The Opposition Leader has other things he wants to focus on, such as the Government’s scrambling to meet commitments on a fresh wave of spending promises. He doesn’t want distractions.
And there is no strong evidence that Ms Gillard did anything wrong when she worked with Melbourne law firm Slater & Gordon and helped her then boyfriend, a trade union official.
These things have a capacity to backfire, as former Queensland Labor Premier Anna Bligh found when she made allegations against her LNP rival Campbell Newman and then had to admit she could not back them up. Voters punished her for that in the March election where she was trounced.

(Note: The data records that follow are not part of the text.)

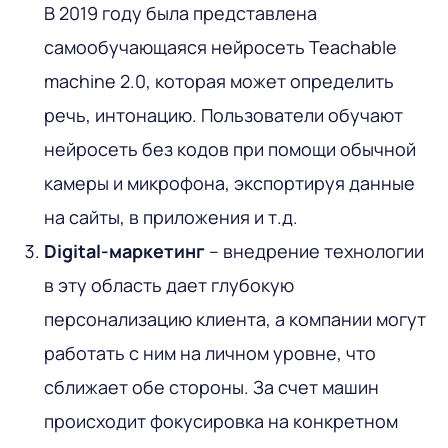
В 2019 году была представлена
самообучающаяся нейросеть Teachable
machine 2.0, которая может определить
речь, интонацию. Пользователи обучают
нейросеть без кодов при помощи обычной
камеры и микрофона, экспортируя данные
на сайты, в приложения и т.д.
Digital-маркетинг
– внедрение технологии
в эту область дает глубокую
персонализацию клиента, а компании могут
работать с ним на личном уровне, что
сближает обе стороны. За счет машин
происходит фокусировка на конкретном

And it might not pay to make the work history of senior MPs a high-profile subject for examination. At around the time Ms Gillard was blueing with some of her law firm colleagues, Tony Abbott was grating against some his workmates in the office of then Opposition Leader John Hewson.
But further, the Liberals believe the fuel for the renewed debate over what Ms Gillard did nearly two decades ago is coming from inside the Labor Party and is part of leadership agitation.
If that’s the case, they argue, why break our backs stoking the fires when someone else will do it for us?
Ms Gillard 17 years ago gave her boyfriend Bruce Wilson, an official of the Australian Workers’ Unioin, legal advice on setting up a fund called the Workplace Reform Association, which collected donations from businesses.
It is alleged that some of that money was used for a house which Ms Gillard lived in as Mr Wilson’s girlfriend. When other AWU officials heard of the previously secret fund they ordered an investigation and drew in Slater & Gordon.
When alleged irregularities were made known to Ms Gillard she left Mr Wilson immediately and has not seen nor spoken to him since.
News reports today say the Slater & Gordon executives at the time, and the AWU investoigators, did not believed Ms Gillard was knowingly involved in any wrong-doing.
One of the union lawyers involved in the case is current Labor MP Robert McClelland, a former Attormey General who lost his job in Ms Gillard’s showdown with her predecessor Kevin Rudd early this year.
Mr McClelland was hired to held get the fund money back, and so he knows the details of the affair.
In June he reignited the debate by telling Parliament there were still questions to be answered “in the interests of all parties’”.
This broad statement provided permission for the speculation to be renewed.
Mr McClelland has not, in private or in public, gave any indication he believes Julia Gillard had broken any rules or laws.